> Vorliegender Text
_____
A2 Bürgergeld – Alter Wein in neuen Schläuchen – keine Begriffskosmetik sondern echte Reform wäre erforderlich

Status:
Annahme

Die Leistungen nach SGB II (Grundsicherung für Arbeitssuchende) müssen so gestaltet werden, dass sie ein menschenwürdiges Leben ermöglichen und Strategien zur Teilhabe beinhalten.

 

  • Die Regelsätze sind so anzupassen, dass sie die Existenz tatsächlich sichern und Teuerungsraten berücksichtigen.

 

Eine Erhöhung zum 01.1.2022 um lediglich 3,00 € (für Kinder 2,00 €) gleicht noch nicht einmal die Teuerungsrate bei den Lebensmitteln aus. Um den Aufgaben der Alleinerziehenden gerecht zu werden, dürfen hier nicht die Regelbedarfssätze der Grundsicherung herangezogen werden. Die Regelsätze für Alleinerziehende müssen deutlich über denen der Grundsicherung liegen. Die derzeitig gültigen Zuschläge gleichen die Zusatzbelastung nicht aus.

 

  • Die Energiekosten sind in tatsächlicher Höhe unter Berücksichtigung von Bausubstanz und üblichem Verbrauch zu übernehmen.

 

Die Regelsätze enthalten für Wohnungsinstandhaltung + Energiekosten derzeit einen Anteil von 8,8 %. Für einen Alleinstehenden sind dies gerade einmal 39,51 € für Strom und Renovierungen.

 

  • Bildungs- und Teilhabeaufwendungen müssen in tatsächlicher Höhe nach individuellem Aufwand und Bedarf bewilligt werden.

 

Der Anteil für Bildung beträgt derzeit 0,3 % des Regelsatzes. Für einen Erwachsenen sind dies 1,12 € monatlich, für Kinder und Jugendliche zwischen 0,71 € und 0,94 €. Zusätzlich gibt es noch 15,00 € pro Monat aus dem Bildungs- und Teilhabepaket. Eine aktive Teilhabe am gesellschaftlichen und kulturellen Leben scheidet somit von vorneherein aus. So dürfte es z. B. einem musikalisch veranlagten Kind kaum möglich sein, mit diesen Beträgen eine*n Musiklehrer*in bezahlen zu können.

 

  • Es ist wichtig beim System der Absetzbeträge vom Erwerbseinkommen zu bleiben. Diese müssen jedoch an individuelle Bedürfnisse angepasst werden.
_____
> Datensatzauszug
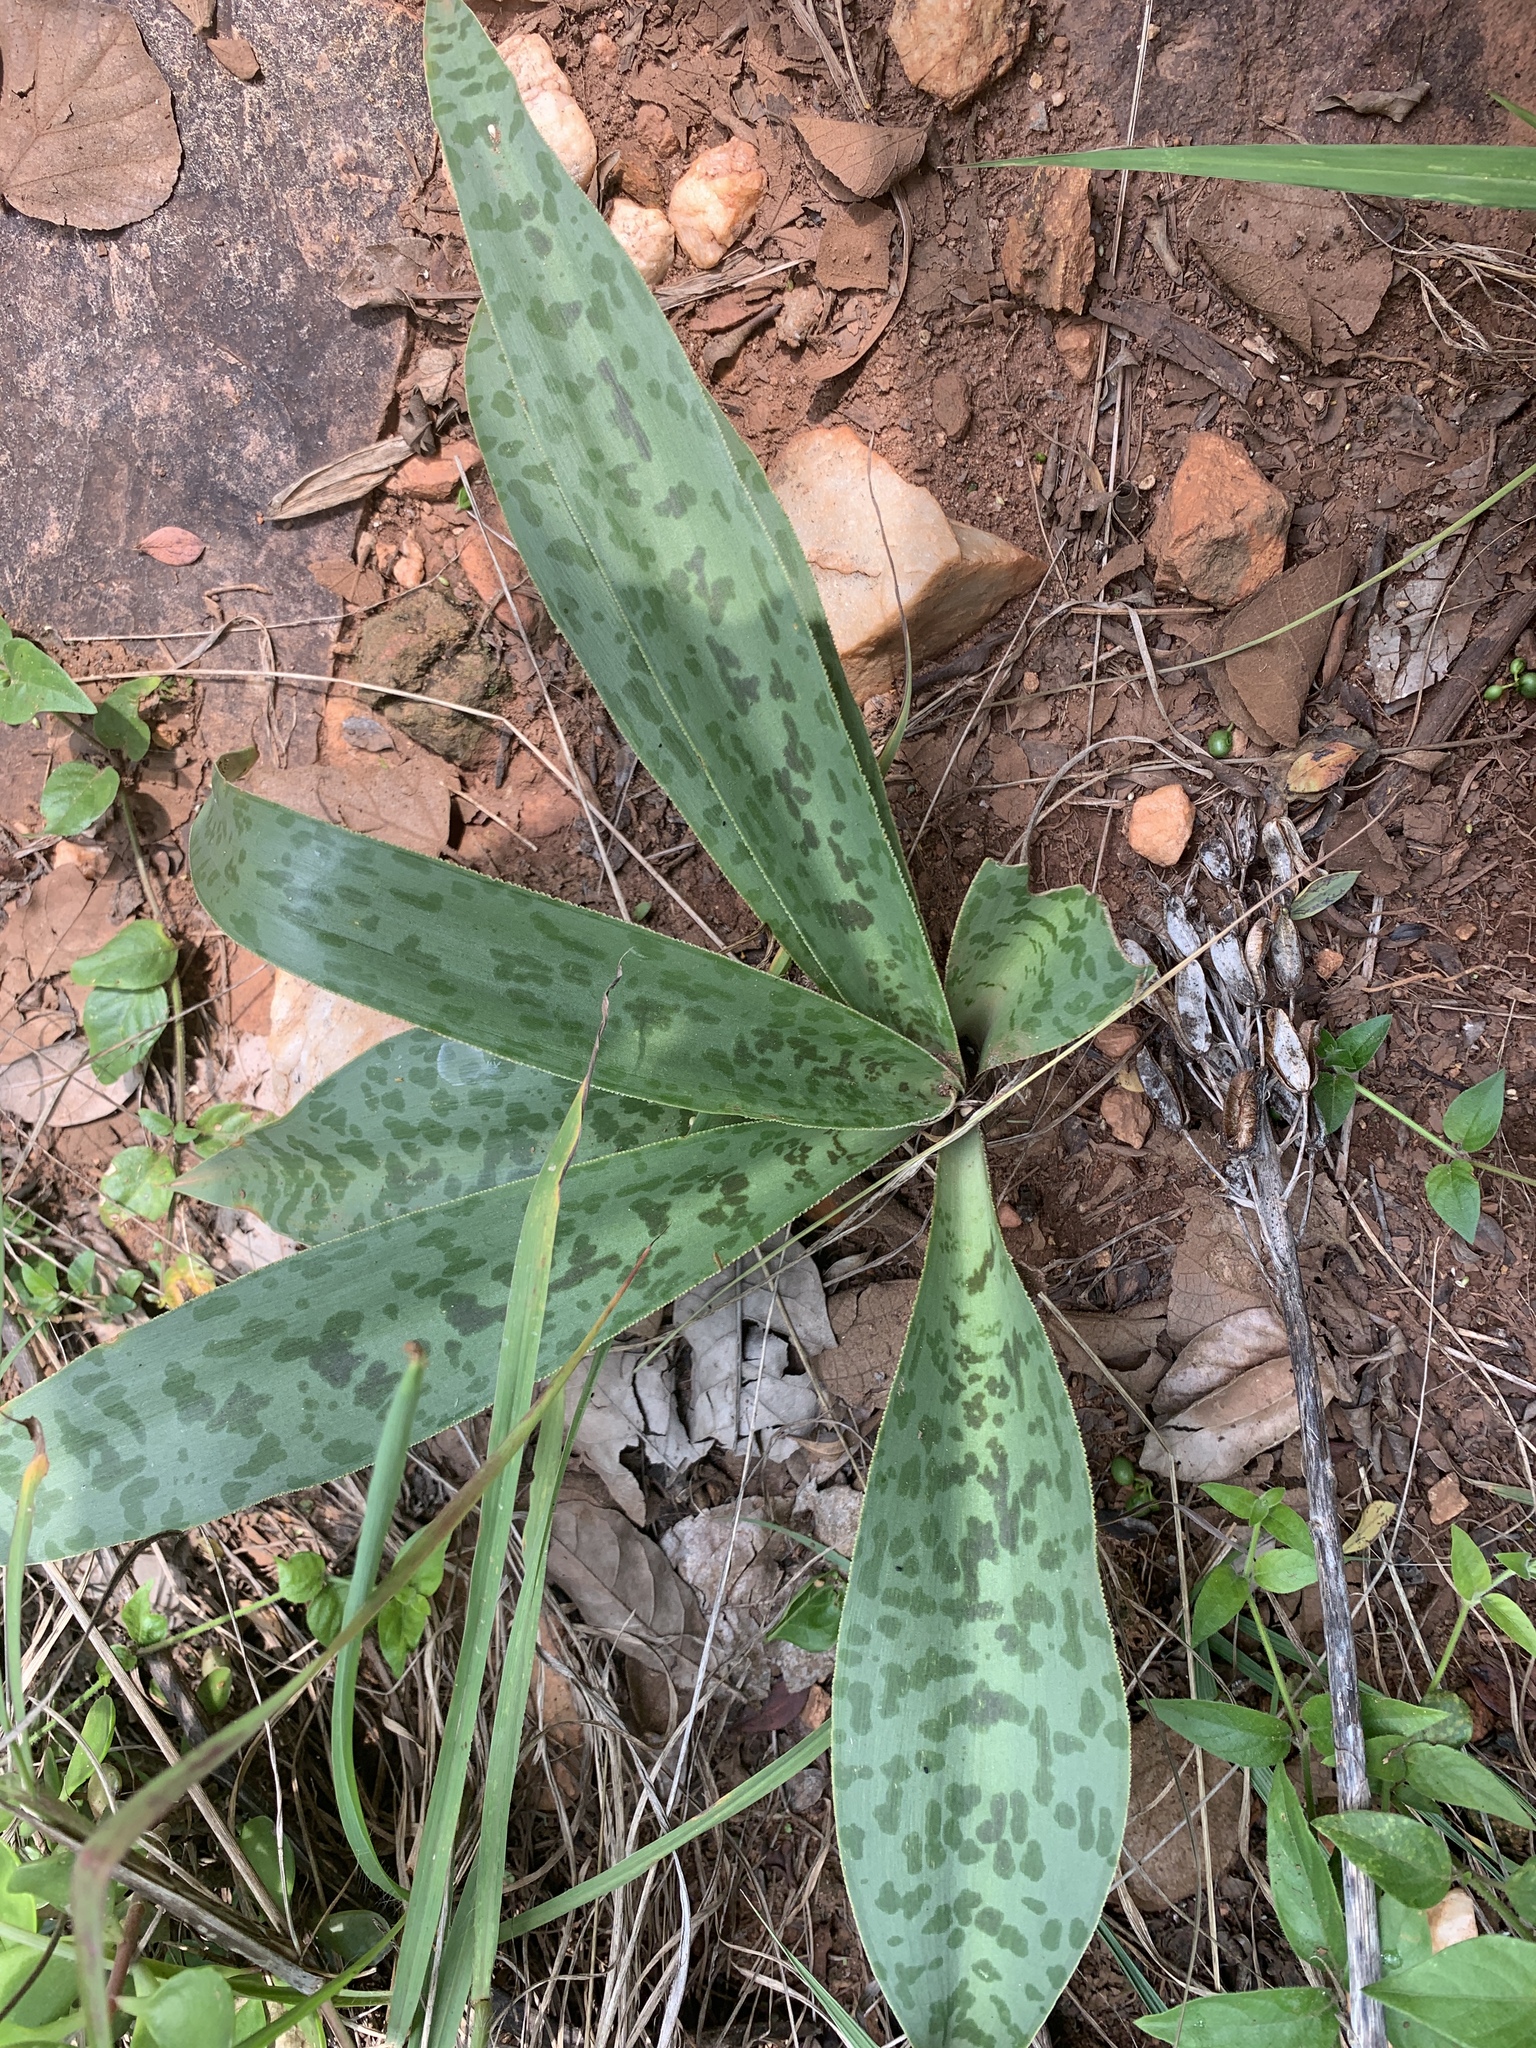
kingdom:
_____
> Aufgabenstellung
Schreiben Sie den Text über das Bürgergeld im Anschluss an seinen letzten Satz weiter.

> Lösung
Dies schafft den Anreiz, mehr zu arbeiten, da dann auch der vom Einkommen freibleibende Betrag höher ist. Sinnvoll wäre es, die Freibeträge für bestimmte Erwerbstätigengruppen zu erhöhen. So sollte für sozialversicherungspflichtige Beschäftigung der Freibetrag höher sein als für einen Minijob. Auch beim Minijob bestünde die Möglichkeit, die sozialversicherungspflichtige Variante zu wählen.

Für Alleinerziehende sollte der Freibetrag deutlich höher angesetzt werden, da in diesen Familien nur eine Person einen Freibetrag erwirtschaften kann, in 2-Elternfamilien jedoch beide Elternteile durch Erwerbstätigkeit ein höheres Familieneinkommen erwirtschaften können.

Die Zuverdienstmöglichkeiten zu erhöhen ist der falsche Ansatz. Dies schafft nur Anreize, sich im Niedriglohnsektor im Bereich der Minijobs zu betätigen, da dann nur so viel gearbeitet wird, um den maximalen Freibetrag zu erhalten.

 

  • Für größere Anschaffungen / langfristige Gebrauchsgüter muss eine bedarfsdeckende Einmalleistung nach individuellem Bedarf (z. B. Kühlschrank, Bett) gewährt werden.

 

Die erforderlichen Beträge sind aus der Regelleistung nicht ansparbar. Die derzeitige Praxis der Darlehensgewährung führt zu massiver Ver- und Überschuldung der Leistungsempfänger*in. Durch die Einbehaltung aus den Regelsätzen erfolgt eine langanhaltende oder sogar dauerhafte Unterdeckung. In der Regelleistung ist derzeit ein Anteil von 6,1 % für Innenausstattung, Haushaltsgeräte und Haushaltsgegenstände vorgesehen. Dies entspricht aktuell einem Betrag von 27,39 €. Wie von diesem Betrag zusätzlich zu laufendem Ausstattungsbedarf Einrichtungsgegenstände und Haushaltsgeräte in einem bedarfsgerechten Zeitraum angespart werden können, bleibt der Phantasie des Gesetzgebers überlassen, ist jedenfalls in der praktischen Wirklichkeit unmöglich.

 

1. Die Erfordernisse bildungsferner Schichten sind zu ermitteln und geeignete Strategien der Armutsvermeidung und
Eingliederung ins Erwerbsleben zu entwickeln.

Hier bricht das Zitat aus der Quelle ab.